Answer these from the passage on the Fawley refinery below.
(a) When, according to workers, is only a "skeleton crew" present?
(b) What does GMB allege gave way in November?
(c) What would the gas have hit if the wind had been blowing in the other direction?

Passage for review =>
════════

Dangerous conditions

Fawley dangerFawley refinery is run as a 24-hour operation. Workers at the refinery have said that only a “skeleton crew” is present during night shifts and on weekends.

Such corner-cutting by the bosses has almost had tragic consequences. GMB has alleged that severely-rusted steel supports gave way in November, leading to the collapse of an important petrol-production structure in the refinery.

This collapse led to a leak of a huge amount of highly flammable gases, released from a pipe that was damaged by the incident. Firefighters had to immediately be deployed, and the area had to be evacuated.

Workers have said that if the wind was blowing in the other direction, the gas would have hit the nearby heat exchanger. Had this happened, according to one worker, “the whole place would have blown up”.

════════

Data to examine =>
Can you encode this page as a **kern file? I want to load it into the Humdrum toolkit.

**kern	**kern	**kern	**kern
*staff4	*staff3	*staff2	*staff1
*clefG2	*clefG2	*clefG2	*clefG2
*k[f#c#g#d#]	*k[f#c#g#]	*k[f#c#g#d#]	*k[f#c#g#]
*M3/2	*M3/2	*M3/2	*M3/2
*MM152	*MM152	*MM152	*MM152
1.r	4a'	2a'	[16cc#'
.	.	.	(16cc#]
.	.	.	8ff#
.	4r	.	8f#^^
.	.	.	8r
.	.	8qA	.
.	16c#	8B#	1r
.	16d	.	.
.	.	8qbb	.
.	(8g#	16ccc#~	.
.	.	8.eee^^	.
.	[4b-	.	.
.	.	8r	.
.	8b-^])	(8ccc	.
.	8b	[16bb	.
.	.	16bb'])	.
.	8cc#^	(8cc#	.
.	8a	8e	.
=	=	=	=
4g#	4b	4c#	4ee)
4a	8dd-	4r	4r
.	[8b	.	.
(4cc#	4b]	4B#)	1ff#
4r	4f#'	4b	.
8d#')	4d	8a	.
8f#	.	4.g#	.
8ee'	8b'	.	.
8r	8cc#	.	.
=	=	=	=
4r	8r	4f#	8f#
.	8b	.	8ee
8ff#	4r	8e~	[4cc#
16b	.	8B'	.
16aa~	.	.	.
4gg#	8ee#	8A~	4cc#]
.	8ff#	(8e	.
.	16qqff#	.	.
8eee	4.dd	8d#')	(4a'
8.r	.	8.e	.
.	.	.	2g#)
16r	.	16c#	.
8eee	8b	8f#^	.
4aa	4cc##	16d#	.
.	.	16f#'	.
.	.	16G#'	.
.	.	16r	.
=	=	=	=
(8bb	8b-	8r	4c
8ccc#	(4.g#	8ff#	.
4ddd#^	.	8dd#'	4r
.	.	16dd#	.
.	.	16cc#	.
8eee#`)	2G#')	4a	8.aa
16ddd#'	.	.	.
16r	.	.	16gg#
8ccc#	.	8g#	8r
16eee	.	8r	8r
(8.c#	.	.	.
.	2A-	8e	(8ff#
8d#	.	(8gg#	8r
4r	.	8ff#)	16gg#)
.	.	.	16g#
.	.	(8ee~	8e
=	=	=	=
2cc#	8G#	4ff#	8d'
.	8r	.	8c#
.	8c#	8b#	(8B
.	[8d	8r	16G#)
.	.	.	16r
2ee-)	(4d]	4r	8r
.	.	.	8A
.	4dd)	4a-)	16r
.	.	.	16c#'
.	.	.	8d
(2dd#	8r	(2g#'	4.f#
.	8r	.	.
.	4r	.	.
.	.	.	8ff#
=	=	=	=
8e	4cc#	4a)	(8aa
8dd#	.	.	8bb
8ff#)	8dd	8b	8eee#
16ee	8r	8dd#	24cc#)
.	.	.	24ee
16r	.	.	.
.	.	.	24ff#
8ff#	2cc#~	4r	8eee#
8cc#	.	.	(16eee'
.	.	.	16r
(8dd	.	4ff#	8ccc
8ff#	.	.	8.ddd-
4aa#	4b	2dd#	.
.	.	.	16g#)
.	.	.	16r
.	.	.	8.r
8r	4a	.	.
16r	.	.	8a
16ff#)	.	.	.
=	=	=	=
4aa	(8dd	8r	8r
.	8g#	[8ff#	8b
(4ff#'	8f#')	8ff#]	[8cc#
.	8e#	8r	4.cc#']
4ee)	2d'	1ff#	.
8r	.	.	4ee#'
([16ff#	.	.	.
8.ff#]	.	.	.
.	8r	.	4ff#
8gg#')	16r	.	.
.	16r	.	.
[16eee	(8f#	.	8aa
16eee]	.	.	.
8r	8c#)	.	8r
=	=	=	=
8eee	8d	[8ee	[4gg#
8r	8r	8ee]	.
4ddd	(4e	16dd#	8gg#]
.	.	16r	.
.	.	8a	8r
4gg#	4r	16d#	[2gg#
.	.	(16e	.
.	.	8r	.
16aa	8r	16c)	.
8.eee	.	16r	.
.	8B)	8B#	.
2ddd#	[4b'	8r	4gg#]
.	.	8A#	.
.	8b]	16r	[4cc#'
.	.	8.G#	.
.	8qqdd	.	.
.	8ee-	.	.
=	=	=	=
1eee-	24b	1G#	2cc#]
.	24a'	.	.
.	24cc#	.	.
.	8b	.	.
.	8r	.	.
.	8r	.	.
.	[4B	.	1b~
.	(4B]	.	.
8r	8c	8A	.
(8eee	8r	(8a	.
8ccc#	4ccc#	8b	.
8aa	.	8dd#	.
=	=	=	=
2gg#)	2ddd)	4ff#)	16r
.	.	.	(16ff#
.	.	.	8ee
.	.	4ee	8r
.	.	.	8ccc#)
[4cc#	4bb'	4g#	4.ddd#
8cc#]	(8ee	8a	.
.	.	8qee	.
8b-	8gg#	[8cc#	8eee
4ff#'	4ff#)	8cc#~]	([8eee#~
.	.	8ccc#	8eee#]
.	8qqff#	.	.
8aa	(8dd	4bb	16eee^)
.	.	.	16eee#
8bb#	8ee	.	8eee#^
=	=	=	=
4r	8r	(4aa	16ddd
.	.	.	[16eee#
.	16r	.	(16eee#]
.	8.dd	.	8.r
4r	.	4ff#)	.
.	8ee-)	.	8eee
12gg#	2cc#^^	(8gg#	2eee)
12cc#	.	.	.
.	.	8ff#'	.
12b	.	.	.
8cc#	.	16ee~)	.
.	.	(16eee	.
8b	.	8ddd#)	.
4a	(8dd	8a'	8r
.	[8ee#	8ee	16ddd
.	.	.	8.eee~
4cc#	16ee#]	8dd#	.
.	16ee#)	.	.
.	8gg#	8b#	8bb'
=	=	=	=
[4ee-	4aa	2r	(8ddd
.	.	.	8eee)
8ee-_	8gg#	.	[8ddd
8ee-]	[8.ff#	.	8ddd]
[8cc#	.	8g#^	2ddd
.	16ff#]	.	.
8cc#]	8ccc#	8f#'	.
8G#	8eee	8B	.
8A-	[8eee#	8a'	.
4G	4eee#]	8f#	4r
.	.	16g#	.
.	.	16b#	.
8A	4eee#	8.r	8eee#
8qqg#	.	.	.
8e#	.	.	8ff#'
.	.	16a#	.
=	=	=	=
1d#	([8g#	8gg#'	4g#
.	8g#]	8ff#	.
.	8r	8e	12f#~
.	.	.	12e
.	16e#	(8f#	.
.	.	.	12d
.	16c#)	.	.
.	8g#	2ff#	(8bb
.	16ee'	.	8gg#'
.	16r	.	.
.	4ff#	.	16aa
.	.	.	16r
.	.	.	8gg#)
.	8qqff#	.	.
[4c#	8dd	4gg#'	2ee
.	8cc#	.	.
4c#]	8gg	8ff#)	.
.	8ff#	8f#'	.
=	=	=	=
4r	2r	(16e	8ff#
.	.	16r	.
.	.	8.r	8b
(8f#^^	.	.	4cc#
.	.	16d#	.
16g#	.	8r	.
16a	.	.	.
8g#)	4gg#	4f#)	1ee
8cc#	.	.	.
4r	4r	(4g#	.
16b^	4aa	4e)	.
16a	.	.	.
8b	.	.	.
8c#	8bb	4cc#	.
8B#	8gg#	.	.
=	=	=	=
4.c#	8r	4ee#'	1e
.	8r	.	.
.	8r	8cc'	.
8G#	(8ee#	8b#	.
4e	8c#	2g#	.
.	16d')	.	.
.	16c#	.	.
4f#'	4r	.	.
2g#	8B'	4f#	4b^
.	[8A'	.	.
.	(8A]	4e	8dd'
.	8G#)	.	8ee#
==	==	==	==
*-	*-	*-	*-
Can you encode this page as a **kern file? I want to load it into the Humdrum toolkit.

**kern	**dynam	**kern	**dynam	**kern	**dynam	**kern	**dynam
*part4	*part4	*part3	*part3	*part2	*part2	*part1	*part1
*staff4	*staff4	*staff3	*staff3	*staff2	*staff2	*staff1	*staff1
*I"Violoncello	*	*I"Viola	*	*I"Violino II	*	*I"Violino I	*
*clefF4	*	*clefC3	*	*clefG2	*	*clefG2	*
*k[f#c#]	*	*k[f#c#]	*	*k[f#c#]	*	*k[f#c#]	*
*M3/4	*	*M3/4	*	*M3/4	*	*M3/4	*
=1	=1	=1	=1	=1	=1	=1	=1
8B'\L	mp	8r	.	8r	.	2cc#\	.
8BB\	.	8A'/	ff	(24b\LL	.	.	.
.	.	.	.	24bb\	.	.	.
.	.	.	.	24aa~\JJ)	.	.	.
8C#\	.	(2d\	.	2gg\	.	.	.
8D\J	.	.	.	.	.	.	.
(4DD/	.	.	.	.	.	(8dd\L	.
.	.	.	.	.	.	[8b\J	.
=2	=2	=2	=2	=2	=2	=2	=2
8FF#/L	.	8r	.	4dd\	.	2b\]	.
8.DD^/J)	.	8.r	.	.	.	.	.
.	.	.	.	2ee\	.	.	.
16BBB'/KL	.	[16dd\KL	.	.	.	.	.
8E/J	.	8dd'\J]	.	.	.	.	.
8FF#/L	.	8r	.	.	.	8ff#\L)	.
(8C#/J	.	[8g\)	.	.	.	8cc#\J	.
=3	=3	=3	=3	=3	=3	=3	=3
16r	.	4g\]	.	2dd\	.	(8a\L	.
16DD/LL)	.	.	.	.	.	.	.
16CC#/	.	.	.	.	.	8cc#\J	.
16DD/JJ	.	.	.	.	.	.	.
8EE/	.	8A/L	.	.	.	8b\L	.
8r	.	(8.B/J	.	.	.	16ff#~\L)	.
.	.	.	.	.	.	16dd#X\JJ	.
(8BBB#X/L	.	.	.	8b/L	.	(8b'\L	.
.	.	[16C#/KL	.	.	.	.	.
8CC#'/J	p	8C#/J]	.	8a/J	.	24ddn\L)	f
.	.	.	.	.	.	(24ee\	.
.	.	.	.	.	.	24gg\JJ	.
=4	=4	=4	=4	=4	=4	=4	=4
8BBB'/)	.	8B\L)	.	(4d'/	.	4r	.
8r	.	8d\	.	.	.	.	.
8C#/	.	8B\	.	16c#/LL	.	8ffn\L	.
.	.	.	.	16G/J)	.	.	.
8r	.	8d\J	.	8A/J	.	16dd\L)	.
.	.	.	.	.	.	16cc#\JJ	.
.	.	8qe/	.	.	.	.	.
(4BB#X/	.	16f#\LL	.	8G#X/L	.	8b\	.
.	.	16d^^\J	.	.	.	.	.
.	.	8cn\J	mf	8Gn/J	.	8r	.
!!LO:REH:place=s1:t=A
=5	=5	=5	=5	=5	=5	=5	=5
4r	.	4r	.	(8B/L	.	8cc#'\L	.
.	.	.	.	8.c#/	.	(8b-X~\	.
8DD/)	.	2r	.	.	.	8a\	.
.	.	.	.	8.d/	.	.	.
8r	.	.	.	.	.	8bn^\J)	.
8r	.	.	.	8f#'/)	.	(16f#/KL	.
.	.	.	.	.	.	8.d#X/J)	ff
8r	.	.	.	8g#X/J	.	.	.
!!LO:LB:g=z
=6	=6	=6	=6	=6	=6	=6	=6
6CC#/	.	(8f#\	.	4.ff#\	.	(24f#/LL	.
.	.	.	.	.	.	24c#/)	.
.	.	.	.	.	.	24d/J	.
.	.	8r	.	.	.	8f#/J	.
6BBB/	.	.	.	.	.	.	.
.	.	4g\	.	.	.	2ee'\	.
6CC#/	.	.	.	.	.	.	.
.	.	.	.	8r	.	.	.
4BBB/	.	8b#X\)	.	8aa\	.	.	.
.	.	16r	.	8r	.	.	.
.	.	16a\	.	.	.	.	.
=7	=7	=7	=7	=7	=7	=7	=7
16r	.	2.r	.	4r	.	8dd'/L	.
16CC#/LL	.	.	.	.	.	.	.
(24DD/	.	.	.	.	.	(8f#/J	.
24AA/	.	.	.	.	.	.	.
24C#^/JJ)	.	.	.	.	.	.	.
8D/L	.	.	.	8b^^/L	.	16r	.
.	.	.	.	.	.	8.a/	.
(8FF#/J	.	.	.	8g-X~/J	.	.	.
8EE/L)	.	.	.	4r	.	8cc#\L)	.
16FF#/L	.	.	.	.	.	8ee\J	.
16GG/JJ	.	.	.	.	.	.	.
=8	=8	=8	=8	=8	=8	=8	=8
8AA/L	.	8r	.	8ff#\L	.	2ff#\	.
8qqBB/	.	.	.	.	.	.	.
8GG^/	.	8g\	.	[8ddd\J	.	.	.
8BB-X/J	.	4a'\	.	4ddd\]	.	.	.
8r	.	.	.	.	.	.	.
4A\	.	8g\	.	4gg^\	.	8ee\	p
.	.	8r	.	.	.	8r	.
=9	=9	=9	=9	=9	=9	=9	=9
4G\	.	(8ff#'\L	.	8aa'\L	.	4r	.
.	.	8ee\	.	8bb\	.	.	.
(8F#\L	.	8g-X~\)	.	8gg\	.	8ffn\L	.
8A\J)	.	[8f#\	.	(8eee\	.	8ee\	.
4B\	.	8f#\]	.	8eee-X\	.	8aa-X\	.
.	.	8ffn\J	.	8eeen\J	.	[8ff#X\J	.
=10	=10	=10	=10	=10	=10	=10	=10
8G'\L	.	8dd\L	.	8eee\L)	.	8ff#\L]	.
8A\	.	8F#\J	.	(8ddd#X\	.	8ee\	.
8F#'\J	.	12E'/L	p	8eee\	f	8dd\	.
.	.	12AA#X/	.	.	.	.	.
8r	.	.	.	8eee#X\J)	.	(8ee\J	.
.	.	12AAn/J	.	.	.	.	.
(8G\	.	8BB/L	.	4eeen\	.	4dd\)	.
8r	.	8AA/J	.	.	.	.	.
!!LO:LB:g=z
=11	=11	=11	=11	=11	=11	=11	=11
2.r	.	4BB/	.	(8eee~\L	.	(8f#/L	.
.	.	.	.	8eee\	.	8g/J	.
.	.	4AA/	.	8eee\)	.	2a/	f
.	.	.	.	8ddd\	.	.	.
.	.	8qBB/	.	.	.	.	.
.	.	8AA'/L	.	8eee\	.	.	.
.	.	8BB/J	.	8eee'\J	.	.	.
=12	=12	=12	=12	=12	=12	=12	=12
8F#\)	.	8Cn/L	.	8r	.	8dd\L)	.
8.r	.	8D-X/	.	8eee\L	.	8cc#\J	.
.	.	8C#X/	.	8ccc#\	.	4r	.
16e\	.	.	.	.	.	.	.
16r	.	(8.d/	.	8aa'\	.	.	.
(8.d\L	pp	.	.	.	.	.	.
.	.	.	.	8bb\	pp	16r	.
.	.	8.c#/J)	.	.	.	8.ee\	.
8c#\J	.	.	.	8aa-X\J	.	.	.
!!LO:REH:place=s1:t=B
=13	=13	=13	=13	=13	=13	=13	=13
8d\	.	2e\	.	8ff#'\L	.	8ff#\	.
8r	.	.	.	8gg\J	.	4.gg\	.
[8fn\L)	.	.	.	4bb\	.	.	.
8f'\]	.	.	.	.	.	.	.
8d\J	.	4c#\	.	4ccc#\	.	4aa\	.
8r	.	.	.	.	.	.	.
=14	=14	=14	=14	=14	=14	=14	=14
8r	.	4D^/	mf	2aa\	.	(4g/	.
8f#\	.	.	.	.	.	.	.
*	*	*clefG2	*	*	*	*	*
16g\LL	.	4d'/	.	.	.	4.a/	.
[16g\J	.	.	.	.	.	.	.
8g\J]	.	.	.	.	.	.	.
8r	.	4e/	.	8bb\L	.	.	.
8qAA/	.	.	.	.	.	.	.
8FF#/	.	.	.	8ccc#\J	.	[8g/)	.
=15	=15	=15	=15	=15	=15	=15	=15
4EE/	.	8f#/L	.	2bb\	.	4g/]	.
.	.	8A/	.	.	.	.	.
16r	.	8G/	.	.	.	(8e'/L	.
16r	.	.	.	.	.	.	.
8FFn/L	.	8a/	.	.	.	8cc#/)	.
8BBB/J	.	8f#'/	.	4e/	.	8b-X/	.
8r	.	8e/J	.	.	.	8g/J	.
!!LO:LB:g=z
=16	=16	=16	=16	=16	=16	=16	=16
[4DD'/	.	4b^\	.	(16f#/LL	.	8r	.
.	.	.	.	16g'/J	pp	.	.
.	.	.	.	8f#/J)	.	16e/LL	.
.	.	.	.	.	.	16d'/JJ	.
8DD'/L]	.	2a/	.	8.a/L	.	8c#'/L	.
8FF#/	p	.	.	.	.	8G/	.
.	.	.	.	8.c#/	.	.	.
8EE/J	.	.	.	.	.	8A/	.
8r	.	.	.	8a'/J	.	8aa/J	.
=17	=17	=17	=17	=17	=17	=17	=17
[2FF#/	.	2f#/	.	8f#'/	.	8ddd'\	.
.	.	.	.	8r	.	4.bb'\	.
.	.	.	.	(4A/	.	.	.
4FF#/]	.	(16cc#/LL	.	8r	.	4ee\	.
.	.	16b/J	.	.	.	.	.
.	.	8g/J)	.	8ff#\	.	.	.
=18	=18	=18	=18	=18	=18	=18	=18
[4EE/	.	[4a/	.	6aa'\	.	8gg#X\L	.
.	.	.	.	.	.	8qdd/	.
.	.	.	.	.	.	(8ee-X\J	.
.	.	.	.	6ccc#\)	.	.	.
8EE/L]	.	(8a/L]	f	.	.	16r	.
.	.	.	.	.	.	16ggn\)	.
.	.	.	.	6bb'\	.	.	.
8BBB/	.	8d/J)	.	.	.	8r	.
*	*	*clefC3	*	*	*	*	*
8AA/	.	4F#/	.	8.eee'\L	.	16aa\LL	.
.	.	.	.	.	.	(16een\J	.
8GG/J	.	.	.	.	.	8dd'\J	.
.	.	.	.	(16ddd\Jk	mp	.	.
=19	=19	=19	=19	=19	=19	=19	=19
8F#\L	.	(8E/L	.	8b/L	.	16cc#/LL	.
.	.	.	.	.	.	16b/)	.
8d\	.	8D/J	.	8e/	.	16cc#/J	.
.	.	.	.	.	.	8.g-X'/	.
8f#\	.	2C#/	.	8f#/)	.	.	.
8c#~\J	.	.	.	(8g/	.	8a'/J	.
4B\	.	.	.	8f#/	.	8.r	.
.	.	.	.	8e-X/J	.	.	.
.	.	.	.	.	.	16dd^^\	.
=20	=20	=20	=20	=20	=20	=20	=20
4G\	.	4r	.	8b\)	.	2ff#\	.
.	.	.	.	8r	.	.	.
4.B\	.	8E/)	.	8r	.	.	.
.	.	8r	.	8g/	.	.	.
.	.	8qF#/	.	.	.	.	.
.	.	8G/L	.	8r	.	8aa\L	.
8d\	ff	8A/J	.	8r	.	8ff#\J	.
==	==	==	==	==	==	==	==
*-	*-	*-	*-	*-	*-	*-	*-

════════

Result of the exercise =>
(a) During night shifts and on weekends.
(b) Severely-rusted steel supports.
(c) The nearby heat exchanger.